I think not, but I wish to conform strictly to your suggestion. Superphosphate is livestock. Superphosphate is the blood and bones and flesh of livestock. Withdraw superphosphate and we shall see in this country what we saw in 1947—the livestock dying of starvation on the grasslands of Ireland, as they ate the grass, because there was no superphosphate in the grass. We discovered then for the first time, in our midst, a cattle condition unknown possibly except in the veldt of South Africa—aphosphorosis.

I know it is difficult for the House to see, as it appears to me, the intimate contact between superphosphate and the standard of living of a labouring man in Dublin, Cork, Waterford or Limerick, but to me the chain is unbroken and as clear as crystal, because in superphosphate, I see the very essence and substance of the livestock industry, and in the livestock industry, I see the means of getting foreign exchange with which to purchase the raw materials to employ men in their own country. I realise that the bulk of our income from abroad is the fruit and produce of the prudent user of the land of Ireland which cannot be undertaken without an abundant supply of these materials, our present user of which should be quadrupled and doubled again. We can never do that if we do not make superphosphate available to our farmers at the lowest price possible. This is a clear departure from that principle and we propose to divide against it.

Having listened to Deputy Dillon, I am afraid I misunderstood the purport of his remarks because I was going to say I agreed with what he had to say about the necessity for applying fertilisers to our lands and to enable farmers to purchase fertilisers at the cheapest possible rates.

I said at the outset that this Order was a consequence of the fertiliser subsidy introduced by the leader of the Opposition when he was Minister for Agriculture. As he was aware at the time, not only was the undertaking given that our farmers would procure fertilisers and superphosphates at world prices, but that the Irish manufacturers of superphosphate would be protected against unfair competition from abroad, or from ordinary competition from abroad, by the payment of these subsidies and concomitant with that decision was the suspension of the 20 per cent. duty on imported superphosphate. The object of that was obvious—to ensure that an element of competition would be maintained. In furtherance of that decision, the Government, following the announcement in the White Paper, introduced an extra subsidy of £4 a ton. These two decisions taken together naturally not only induced greater production by existing manufacturers of superphosphate but the possibility of greater production by new entrants into this field.

•••

▶ YOUR OBJECTIVE:
Decide whether each of the following statements agrees with the superphosphate debate excerpt, answering yes or no and quoting the words of the excerpt that settle it. (a) In 1947, livestock in Ireland starved on the grasslands because the grass lacked superphosphate. (b) The 20 per cent duty on imported superphosphate was raised. (c) The Government introduced an extra subsidy of £4 a ton.

•••

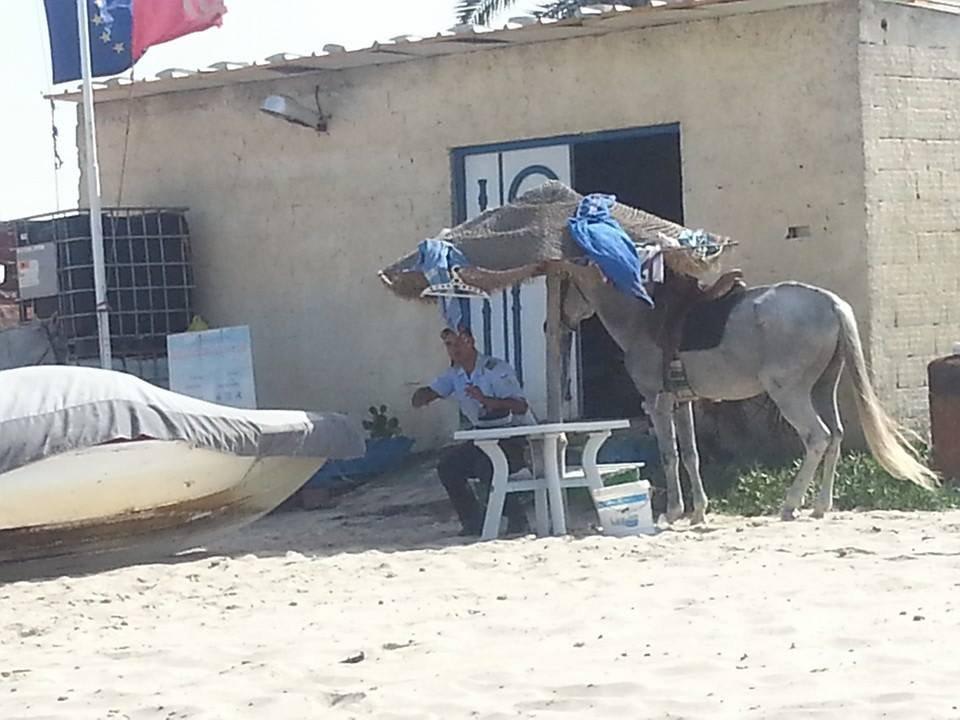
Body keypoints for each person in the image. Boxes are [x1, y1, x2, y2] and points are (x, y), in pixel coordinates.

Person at [412, 327, 532, 536]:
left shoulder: (495, 369)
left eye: (460, 342)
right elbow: (434, 391)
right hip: (482, 437)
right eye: (449, 344)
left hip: (515, 437)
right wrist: (422, 395)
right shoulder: (454, 374)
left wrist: (487, 401)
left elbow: (521, 406)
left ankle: (517, 518)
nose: (454, 348)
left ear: (471, 341)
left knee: (487, 465)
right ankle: (473, 521)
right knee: (448, 467)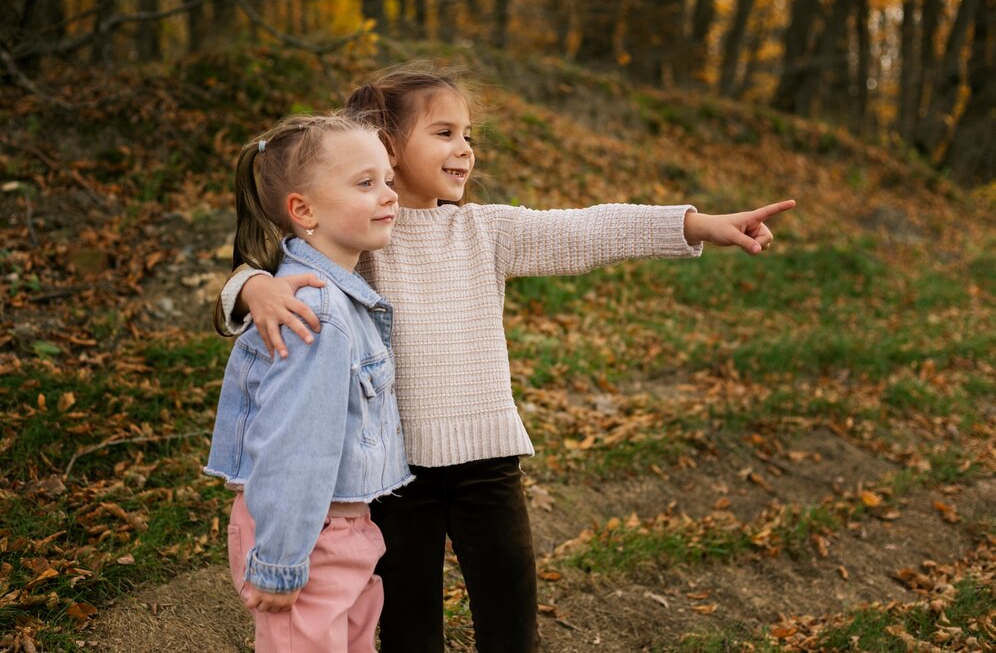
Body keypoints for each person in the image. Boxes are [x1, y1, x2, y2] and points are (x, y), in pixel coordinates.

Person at [215, 64, 795, 653]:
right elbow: (281, 265)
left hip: (488, 466)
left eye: (468, 135)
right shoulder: (361, 236)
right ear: (387, 146)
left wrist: (696, 224)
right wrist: (250, 288)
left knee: (512, 623)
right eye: (444, 133)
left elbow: (588, 231)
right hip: (393, 478)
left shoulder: (483, 231)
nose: (464, 149)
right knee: (410, 631)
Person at [204, 111, 412, 653]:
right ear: (304, 210)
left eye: (388, 179)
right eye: (365, 184)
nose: (389, 195)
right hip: (307, 534)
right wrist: (280, 560)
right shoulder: (314, 314)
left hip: (343, 529)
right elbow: (295, 446)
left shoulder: (337, 296)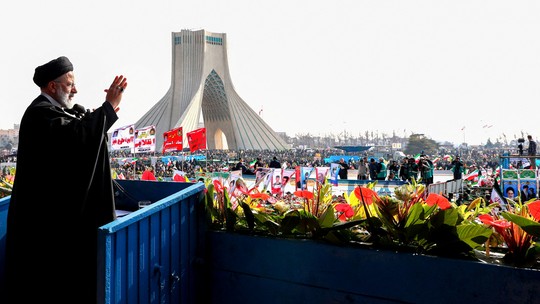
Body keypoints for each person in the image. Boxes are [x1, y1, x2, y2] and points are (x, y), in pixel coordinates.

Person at [5, 56, 127, 303]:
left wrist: (106, 112)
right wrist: (107, 109)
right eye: (70, 84)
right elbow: (75, 139)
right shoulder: (40, 115)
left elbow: (79, 134)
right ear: (52, 86)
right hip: (43, 226)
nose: (75, 90)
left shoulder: (56, 113)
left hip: (55, 220)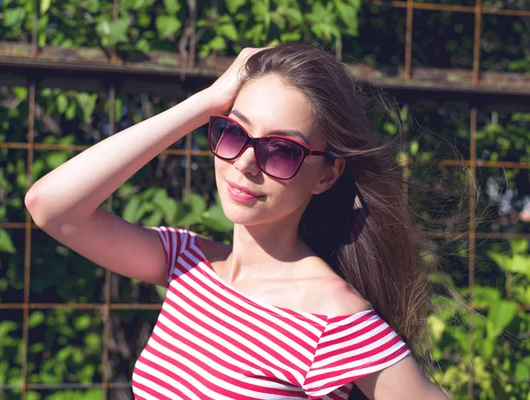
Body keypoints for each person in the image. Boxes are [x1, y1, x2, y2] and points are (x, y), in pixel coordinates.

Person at [25, 43, 451, 399]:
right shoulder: (187, 264)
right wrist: (206, 102)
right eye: (232, 132)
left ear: (327, 174)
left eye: (282, 149)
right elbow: (50, 206)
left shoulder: (332, 318)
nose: (246, 162)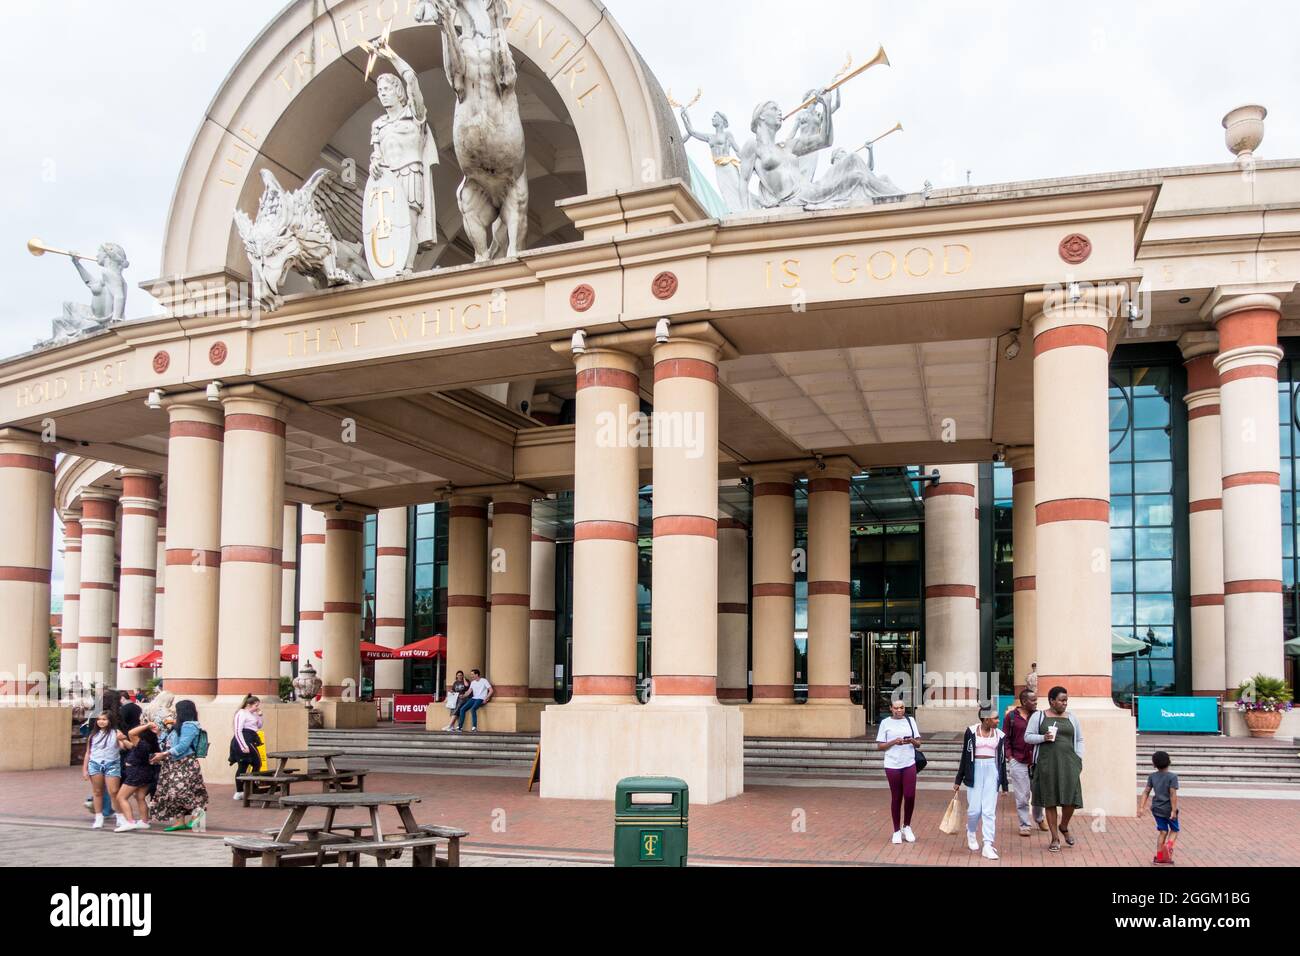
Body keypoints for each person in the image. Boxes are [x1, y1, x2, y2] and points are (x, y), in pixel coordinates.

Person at [1025, 685, 1085, 852]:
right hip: (1046, 764)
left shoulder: (1072, 718)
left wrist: (1078, 759)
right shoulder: (1039, 716)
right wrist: (1043, 737)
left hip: (1069, 764)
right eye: (1061, 700)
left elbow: (1079, 739)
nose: (1065, 703)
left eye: (1066, 700)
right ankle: (1055, 838)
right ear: (1052, 700)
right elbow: (1027, 737)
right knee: (1050, 800)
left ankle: (1064, 826)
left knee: (1071, 799)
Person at [954, 703, 1008, 860]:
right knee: (974, 810)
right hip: (974, 772)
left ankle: (988, 844)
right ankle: (971, 831)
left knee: (989, 811)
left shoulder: (1000, 735)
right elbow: (965, 756)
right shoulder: (971, 732)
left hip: (992, 771)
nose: (998, 720)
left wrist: (1004, 784)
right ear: (985, 719)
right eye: (995, 718)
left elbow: (1002, 761)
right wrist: (958, 779)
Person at [149, 699, 209, 832]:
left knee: (179, 791)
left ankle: (197, 812)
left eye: (176, 710)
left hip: (185, 763)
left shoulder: (190, 725)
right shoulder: (177, 725)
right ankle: (179, 821)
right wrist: (159, 733)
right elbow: (166, 743)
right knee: (170, 793)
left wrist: (163, 754)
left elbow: (183, 746)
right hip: (171, 764)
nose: (173, 712)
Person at [875, 697, 922, 844]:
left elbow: (919, 743)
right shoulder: (885, 723)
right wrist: (893, 742)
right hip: (892, 764)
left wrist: (911, 741)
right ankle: (896, 830)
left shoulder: (910, 721)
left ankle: (906, 826)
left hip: (909, 762)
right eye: (896, 708)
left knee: (910, 795)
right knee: (896, 797)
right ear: (891, 708)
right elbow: (880, 746)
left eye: (901, 707)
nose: (899, 710)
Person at [1002, 689, 1047, 836]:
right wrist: (1010, 757)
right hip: (1018, 760)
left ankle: (1039, 818)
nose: (1036, 703)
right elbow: (1006, 739)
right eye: (1033, 700)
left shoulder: (1039, 716)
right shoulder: (1011, 717)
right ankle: (1024, 824)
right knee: (1022, 796)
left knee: (1039, 793)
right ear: (1024, 702)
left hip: (1036, 761)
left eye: (1036, 700)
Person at [114, 702, 159, 831]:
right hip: (146, 772)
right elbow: (131, 746)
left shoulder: (142, 743)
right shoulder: (146, 744)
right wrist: (121, 739)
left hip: (136, 773)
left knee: (121, 797)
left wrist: (147, 725)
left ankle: (130, 821)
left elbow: (131, 732)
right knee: (140, 797)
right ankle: (144, 821)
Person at [82, 710, 127, 831]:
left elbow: (123, 747)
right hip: (95, 764)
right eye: (99, 719)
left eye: (104, 719)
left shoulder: (115, 732)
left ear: (110, 721)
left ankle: (120, 816)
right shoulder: (93, 735)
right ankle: (98, 816)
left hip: (112, 764)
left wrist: (122, 739)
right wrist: (84, 769)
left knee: (113, 791)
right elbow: (88, 752)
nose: (101, 722)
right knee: (97, 791)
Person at [1140, 751, 1180, 865]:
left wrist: (1141, 807)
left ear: (1154, 764)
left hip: (1157, 809)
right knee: (1175, 830)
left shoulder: (1152, 776)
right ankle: (1168, 846)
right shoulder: (1173, 777)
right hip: (1168, 809)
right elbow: (1173, 794)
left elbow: (1146, 792)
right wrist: (1173, 810)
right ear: (1169, 762)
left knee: (1163, 832)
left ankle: (1159, 857)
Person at [228, 694, 264, 796]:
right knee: (246, 765)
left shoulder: (253, 714)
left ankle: (251, 787)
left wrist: (260, 716)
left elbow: (259, 726)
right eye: (256, 705)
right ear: (249, 704)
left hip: (252, 738)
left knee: (256, 763)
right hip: (244, 739)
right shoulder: (241, 713)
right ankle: (240, 791)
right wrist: (243, 746)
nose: (257, 708)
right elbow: (237, 730)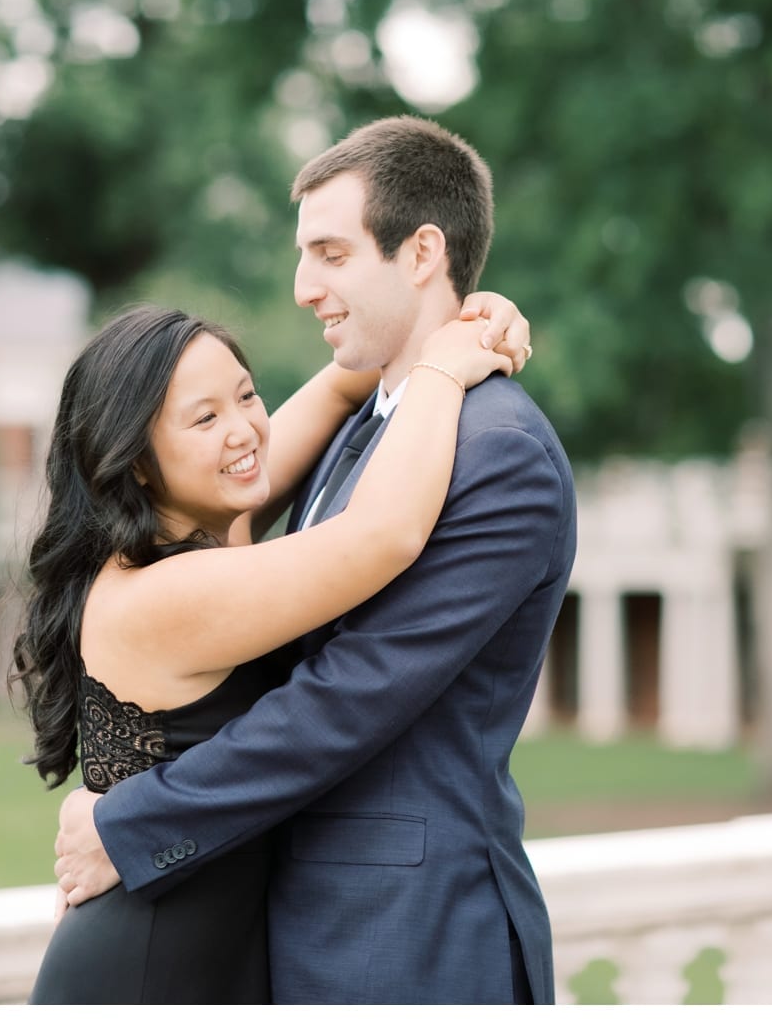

•••

▶ TASK RESPONSE:
(a) Yes: "the livestock dying of starvation on the grasslands of Ireland, as they ate the grass, because there was no superphosphate in the grass."
(b) No: "concomitant with that decision was the suspension of the 20 per cent. duty on imported superphosphate."
(c) Yes: "the Government, following the announcement in the White Paper, introduced an extra subsidy of £4 a ton."